The bankruptcy trustee’s question was straightforward (if inartful) yet the business owner nearly blew the answer.
The trustee asked: are you the sole owner of your business?
When my client hesitated, she followed up: are you a sole proprietor?
Focusing on the fact that he was the only person with an interest in the business, he said yes.
Wait a minute, was my response. That’s not so.
It took several minutes of sworn testimony at the first meeting of creditors to sort the matter out.
Who owns the corporate business
We were once again experiencing the phenomenon of the shape-shifting business owner. The businessman had, in his mind, morphed into a sole proprietor rather than a stockholder.

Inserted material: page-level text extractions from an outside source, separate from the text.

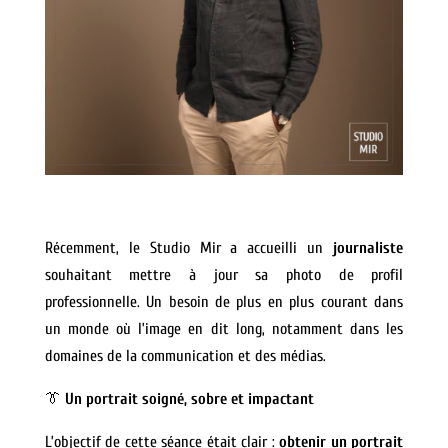
Récemment, le Studio Mir a accueilli un
journaliste
souhaitant mettre à jour sa photo de profil
professionnelle. Un besoin de plus en plus courant dans
un monde où l’image en dit long, notamment dans les
domaines de la communication et des médias.
👔
Un portrait soigné, sobre et impactant
L’objectif de cette séance était clair :
obtenir un portrait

The debtor was the sole owner of the corporation that owned and operated the failed business.
He was correct that no one else had an interest. He skipped over the part that it was another legal entity, his corporation, that actually owned the assets and owed the debts of the business.
He owned the corporation that owned the business.
Why it matters
A sole proprietor owns a business as a personal asset. In law, he owns the assets of the business and is liable for its debts.
A sole proprietorship has no legal existence separate from the owner. The proprietorship may adopt a fictitious business name, but behind that dba is the individual who owns and operates the business.
So, if my client were a sole proprietor, the inventory of the business would have been an asset of the bankruptcy estate created when he filed bankruptcy. The business bank accounts would fall to the control of the trustee.
When a corporation is created, it becomes a legal entity distinct from the individuals who own the shares in the corporation. The corporation can have its own debts and its own funds that don’t belong directly to the shareholders.
That’s why business people incorporate: to create a legal “person” that can take risks without exposing the shareholder’s other assets to that risk.
When my client filed his Chapter 7 case, his stock in the corporation was an asset of the bankruptcy estate, but not the business itself. The business was owned and operated by the corporation.
Since the corporation had tons of debts, the stock that the bankruptcy trustee could administer had no net value. That’s because, equity holders get money when a corporation liquidates only after creditors of the corporation have been paid off.
The first meeting of creditors in a bankruptcy case is the trustee’s opportunity to gather more information about what the debtor owns and owes.
Once you focus on what the trustee needs to get from the meeting, it’s easier to answer correctly and avoid the confusion that happened in my case.
When confusion ensues, it’s important to sort it out on the spot.
And that’s how I earned my keep in this case.